→ **Work instruction**
Lines of the material that include the string "middle" should be returned.

===============

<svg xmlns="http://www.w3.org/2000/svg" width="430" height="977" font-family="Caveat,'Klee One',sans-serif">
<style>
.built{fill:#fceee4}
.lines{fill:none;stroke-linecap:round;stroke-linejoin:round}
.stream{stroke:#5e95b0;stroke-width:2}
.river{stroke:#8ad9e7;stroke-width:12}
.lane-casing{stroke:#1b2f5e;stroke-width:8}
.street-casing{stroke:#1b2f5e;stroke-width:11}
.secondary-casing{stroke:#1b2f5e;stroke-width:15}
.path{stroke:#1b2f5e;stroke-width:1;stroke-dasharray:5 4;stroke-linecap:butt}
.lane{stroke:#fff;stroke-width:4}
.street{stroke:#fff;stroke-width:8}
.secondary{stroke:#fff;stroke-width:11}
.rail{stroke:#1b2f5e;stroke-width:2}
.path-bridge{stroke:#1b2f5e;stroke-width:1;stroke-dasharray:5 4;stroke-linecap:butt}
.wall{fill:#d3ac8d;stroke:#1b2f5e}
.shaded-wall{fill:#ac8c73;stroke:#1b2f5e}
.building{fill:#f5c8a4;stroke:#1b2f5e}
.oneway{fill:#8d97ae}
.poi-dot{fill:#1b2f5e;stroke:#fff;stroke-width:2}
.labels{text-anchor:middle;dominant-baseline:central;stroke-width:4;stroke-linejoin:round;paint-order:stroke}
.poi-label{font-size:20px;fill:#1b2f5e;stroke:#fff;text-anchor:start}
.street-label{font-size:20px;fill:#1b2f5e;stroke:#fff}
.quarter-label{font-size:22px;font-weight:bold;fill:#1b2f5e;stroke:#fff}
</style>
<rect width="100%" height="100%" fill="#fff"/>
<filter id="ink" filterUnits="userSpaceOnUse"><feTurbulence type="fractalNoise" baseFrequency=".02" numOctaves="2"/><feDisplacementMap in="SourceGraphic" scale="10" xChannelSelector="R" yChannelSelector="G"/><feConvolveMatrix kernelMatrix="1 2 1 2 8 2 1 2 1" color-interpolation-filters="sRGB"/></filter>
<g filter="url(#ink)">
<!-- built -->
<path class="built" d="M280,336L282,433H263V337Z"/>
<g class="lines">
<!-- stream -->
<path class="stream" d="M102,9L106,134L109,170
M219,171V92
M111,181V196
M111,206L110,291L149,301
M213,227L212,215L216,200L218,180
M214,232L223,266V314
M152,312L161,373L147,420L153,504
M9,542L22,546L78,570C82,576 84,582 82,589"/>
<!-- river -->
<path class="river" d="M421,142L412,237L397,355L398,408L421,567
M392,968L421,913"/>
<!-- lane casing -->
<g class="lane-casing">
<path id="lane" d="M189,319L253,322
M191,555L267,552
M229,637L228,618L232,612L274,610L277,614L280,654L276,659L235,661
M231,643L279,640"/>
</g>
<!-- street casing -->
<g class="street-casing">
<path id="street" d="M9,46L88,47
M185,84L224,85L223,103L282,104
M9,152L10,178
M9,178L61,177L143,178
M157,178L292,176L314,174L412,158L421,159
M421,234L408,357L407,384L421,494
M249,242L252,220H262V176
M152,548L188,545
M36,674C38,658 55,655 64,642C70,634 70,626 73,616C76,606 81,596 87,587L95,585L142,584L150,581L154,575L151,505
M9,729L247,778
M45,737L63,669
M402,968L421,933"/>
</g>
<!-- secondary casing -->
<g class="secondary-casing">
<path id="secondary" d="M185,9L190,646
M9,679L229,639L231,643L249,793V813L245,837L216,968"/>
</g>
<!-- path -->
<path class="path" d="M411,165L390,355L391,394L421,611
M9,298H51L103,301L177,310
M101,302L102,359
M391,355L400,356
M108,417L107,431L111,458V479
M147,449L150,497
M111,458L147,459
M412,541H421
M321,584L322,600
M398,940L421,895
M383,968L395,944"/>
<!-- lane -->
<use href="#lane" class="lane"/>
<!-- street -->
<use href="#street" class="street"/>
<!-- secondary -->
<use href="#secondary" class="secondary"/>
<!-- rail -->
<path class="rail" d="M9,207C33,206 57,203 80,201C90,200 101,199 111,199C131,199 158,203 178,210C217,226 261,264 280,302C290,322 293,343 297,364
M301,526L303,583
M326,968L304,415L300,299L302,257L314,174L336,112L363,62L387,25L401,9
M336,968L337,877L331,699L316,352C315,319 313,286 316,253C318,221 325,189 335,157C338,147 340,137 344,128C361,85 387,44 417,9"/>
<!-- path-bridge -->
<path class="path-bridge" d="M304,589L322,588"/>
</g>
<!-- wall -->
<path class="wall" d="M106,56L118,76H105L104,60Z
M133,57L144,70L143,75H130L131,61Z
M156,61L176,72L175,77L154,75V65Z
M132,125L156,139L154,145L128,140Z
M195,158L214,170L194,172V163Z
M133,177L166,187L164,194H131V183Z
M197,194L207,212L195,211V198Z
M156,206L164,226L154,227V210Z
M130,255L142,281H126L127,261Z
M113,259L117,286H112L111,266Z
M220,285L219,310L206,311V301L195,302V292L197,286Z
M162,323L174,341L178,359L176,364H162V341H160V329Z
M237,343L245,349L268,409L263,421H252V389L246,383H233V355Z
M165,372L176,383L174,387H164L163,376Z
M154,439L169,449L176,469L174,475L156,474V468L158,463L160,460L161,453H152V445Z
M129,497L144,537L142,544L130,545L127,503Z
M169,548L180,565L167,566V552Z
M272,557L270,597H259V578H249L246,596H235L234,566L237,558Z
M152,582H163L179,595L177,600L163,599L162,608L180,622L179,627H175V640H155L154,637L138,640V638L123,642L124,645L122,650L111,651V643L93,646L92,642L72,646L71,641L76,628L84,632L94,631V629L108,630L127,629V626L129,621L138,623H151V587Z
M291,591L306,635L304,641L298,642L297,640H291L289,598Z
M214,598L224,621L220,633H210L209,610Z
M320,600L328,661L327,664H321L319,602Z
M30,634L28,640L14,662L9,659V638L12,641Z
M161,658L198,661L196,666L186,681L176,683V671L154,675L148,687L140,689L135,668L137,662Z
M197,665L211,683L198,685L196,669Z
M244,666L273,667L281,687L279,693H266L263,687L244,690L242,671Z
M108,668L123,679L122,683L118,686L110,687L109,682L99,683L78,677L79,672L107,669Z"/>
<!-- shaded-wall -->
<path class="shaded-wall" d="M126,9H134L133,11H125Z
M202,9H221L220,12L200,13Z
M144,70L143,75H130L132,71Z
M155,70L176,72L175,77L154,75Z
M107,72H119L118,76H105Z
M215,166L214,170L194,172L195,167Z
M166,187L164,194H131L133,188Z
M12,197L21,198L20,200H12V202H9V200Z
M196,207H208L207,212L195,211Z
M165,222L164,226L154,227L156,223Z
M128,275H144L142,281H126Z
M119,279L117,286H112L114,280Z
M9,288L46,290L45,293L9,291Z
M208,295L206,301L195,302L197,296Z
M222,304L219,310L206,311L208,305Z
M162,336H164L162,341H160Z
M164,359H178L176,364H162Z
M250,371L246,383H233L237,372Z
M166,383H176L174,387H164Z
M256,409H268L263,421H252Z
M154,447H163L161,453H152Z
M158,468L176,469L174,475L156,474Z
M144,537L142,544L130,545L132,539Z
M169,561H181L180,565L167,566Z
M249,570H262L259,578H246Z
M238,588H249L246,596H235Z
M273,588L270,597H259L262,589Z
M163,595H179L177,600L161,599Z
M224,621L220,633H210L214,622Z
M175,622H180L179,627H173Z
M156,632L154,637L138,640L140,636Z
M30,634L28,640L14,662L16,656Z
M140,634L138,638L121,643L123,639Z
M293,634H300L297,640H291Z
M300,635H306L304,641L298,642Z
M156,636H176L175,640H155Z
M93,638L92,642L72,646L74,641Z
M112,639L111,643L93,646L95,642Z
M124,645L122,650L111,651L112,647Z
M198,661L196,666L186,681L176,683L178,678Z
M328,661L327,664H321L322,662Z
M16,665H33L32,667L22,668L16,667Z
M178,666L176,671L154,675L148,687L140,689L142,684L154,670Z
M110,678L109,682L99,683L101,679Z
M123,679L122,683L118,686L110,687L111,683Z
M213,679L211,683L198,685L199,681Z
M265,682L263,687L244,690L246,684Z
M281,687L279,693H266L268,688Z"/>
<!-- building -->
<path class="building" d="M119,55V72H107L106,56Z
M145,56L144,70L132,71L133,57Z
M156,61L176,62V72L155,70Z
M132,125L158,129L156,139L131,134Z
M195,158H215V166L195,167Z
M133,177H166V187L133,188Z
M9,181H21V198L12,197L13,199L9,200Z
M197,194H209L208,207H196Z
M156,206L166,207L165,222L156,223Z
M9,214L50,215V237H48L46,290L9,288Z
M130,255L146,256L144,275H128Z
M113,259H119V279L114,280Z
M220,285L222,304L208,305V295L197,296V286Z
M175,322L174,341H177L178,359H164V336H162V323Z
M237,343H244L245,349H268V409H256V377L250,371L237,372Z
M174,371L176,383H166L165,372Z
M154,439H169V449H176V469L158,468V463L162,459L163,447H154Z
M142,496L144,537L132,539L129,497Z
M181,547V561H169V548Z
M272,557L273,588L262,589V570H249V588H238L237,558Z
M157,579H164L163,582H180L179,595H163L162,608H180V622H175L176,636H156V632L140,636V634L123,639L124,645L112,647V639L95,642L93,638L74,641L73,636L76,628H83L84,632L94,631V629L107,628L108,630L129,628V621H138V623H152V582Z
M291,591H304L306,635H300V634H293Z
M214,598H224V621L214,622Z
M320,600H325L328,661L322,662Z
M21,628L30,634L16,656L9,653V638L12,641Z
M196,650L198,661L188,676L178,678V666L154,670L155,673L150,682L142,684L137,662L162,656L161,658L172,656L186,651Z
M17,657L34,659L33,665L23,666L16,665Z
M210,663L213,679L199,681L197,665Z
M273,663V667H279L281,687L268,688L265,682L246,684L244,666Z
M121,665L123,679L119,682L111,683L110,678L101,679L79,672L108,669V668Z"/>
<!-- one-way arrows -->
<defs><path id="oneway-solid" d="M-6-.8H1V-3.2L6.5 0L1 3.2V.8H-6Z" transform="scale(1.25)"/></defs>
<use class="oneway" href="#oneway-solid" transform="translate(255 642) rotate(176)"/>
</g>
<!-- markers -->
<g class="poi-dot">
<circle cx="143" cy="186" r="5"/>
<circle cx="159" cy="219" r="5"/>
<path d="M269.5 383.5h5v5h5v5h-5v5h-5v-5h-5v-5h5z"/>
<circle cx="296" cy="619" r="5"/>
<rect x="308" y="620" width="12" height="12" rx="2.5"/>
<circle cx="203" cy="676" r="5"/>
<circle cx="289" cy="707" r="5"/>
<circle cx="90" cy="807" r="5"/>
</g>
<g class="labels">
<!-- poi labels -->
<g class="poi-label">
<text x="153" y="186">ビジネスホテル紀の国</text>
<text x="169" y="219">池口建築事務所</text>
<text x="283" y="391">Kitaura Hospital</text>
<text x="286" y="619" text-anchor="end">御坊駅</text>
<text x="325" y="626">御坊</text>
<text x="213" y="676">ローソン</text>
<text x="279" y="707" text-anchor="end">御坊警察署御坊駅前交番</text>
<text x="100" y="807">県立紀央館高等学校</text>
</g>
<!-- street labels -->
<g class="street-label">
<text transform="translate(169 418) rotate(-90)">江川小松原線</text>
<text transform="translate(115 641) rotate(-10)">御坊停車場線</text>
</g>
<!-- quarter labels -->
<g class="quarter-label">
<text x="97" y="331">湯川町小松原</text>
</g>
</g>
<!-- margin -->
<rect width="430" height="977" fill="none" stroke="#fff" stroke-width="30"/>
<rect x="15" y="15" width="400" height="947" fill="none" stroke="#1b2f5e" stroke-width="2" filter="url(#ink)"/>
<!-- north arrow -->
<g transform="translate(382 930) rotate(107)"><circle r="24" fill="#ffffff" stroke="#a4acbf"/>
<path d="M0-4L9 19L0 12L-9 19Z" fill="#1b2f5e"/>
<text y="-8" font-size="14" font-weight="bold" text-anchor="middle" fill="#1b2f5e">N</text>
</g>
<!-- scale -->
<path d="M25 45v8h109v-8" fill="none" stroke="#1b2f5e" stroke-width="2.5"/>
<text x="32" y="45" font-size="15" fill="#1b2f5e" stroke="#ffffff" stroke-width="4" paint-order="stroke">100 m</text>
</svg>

===============

→ **Output of the exercise**
.labels{text-anchor:middle;dominant-baseline:central;stroke-width:4;stroke-linejoin:round;paint-order:stroke}
<text y="-8" font-size="14" font-weight="bold" text-anchor="middle" fill="#1b2f5e">N</text>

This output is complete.